Study findings may improve production of stem cell-derived insulin-producing cells

A study has identified reasons why insulin-producing beta cells derived from human pluripotent stem cells are not as effective and efficient at producing insulin in response to blood sugar as their natural counterparts.

In recent years, stem cell-derived beta cells have emerged as a potential therapy for the treatment of insulin-dependent diabetes. The clinical translation of stem cell-derived beta cells for insulin production has remained a major issue, particularly at the differentiation stage. As part of efforts to uncover the reasons why these cells are not as efficient as natural cells, a team of researchers from Washington University School of Medicine (MO, USA) has outlined key distinctions between natural beta cells and stem cell-derived beta cells. It is hoped that the findings from the study will improve the efficacy and efficiency of the cells as well as accelerate manufacturing advancements to improve the treatment of insulin-dependent diabetes.

The team utilized a technique known as single-cell multiomic sequencing to identify chromatin and transcriptional differences between the stem cell-derived islets and the natural islets. Multiomic analysis revealed that stem cell-derived beta cells are less mature than normal beta cells, rendering them less effective at producing insulin. The researchers also found that the cells had a genetic profile more like liver and intestinal cells than beta cells.

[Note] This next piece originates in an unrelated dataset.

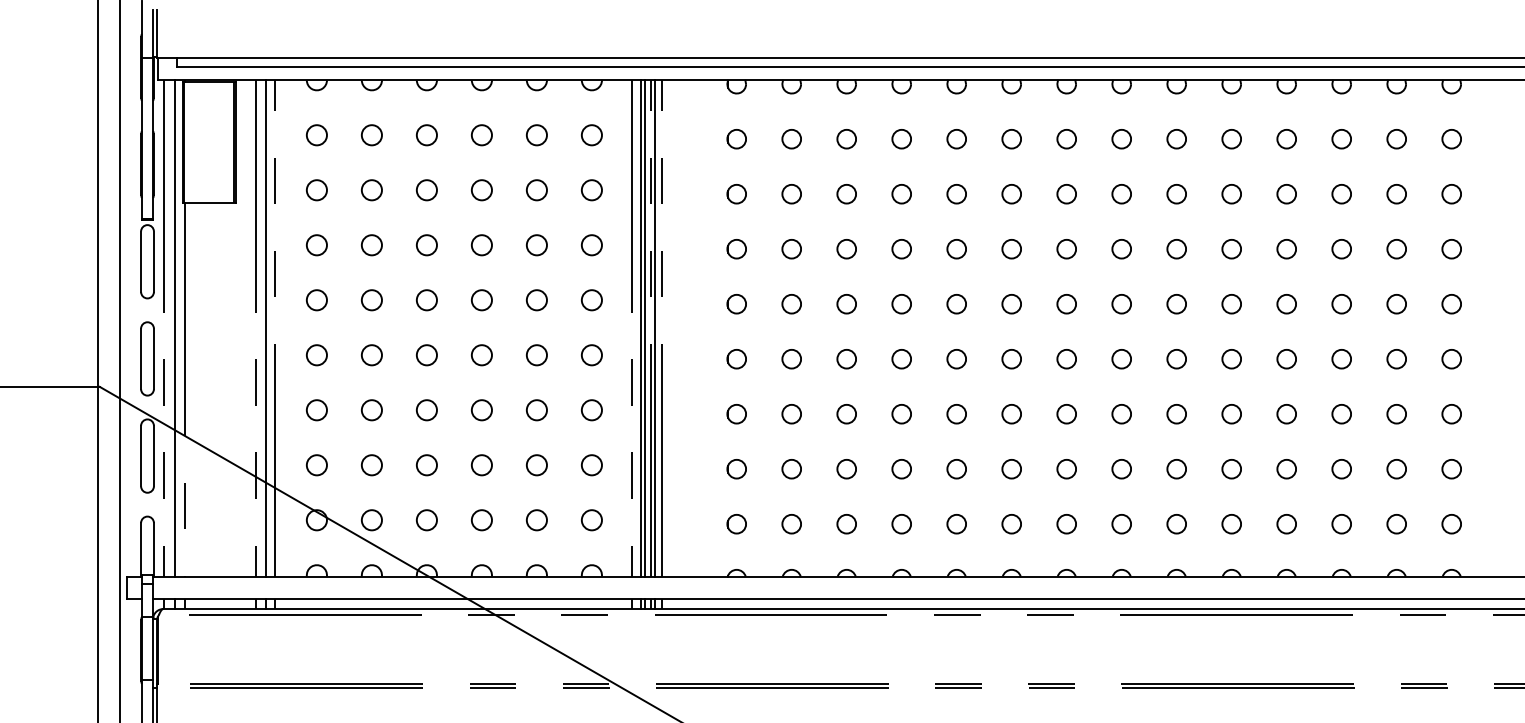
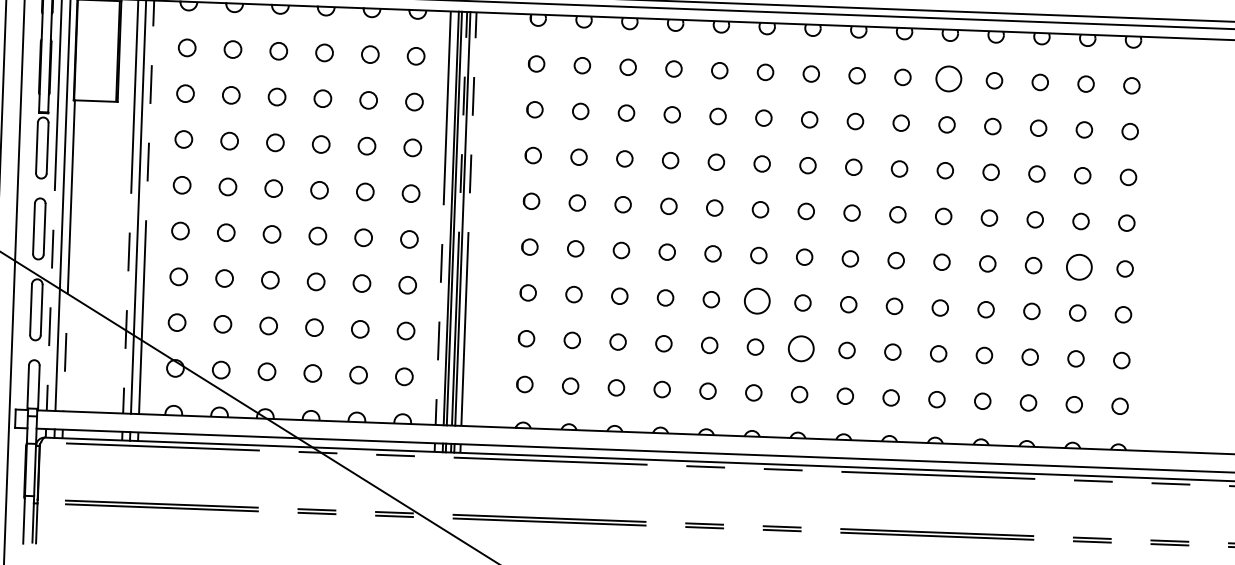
circle: (1231, 139) -> (948, 79), size x1.6
circle: (1396, 358) -> (1079, 266), size x1.6
circle: (1011, 414) -> (756, 301), size x1.6
circle: (1066, 468) -> (801, 348), size x1.6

Further analysis of the stem cell-derived beta cells revealed irregularities in chromatin, a molecule that is involved in regulating gene expression in cells. Discussing their findings, the team suggested the efficacy of the beta cells could be improved by keeping the chromatin in an active state to enable the activation of genes involved in insulin production and secretion, whilst suppressing the expression of genes that cause the cells to behave more like other cell types.

Senior investigator of the study, Jeffery Millman, commented, “having learned about chromatin differences between natural beta cells and stem-cell derived beta cells, we believe it will be possible to regulate chromatin to improve the quality of stem-cell derived beta cells, as well as the quantity of the cells that we can produce.”

Testing their theory, the team transplanted stem cell-derived beta cells into mice. After 6 months, they found that the chromatin regions associated with other cell lineages were inaccessible and observed an improvement in the lineage-specific gene expression of the cells. Extended in vivo culturing did not lead to improvements in the lineage-specific gene expression of the cells, suggesting that chromatin plays an important role in the process.

“The more efficient the beta cells are, the closer we will be to ramping up the manufacturing necessary to produce treatments,” commented Millman.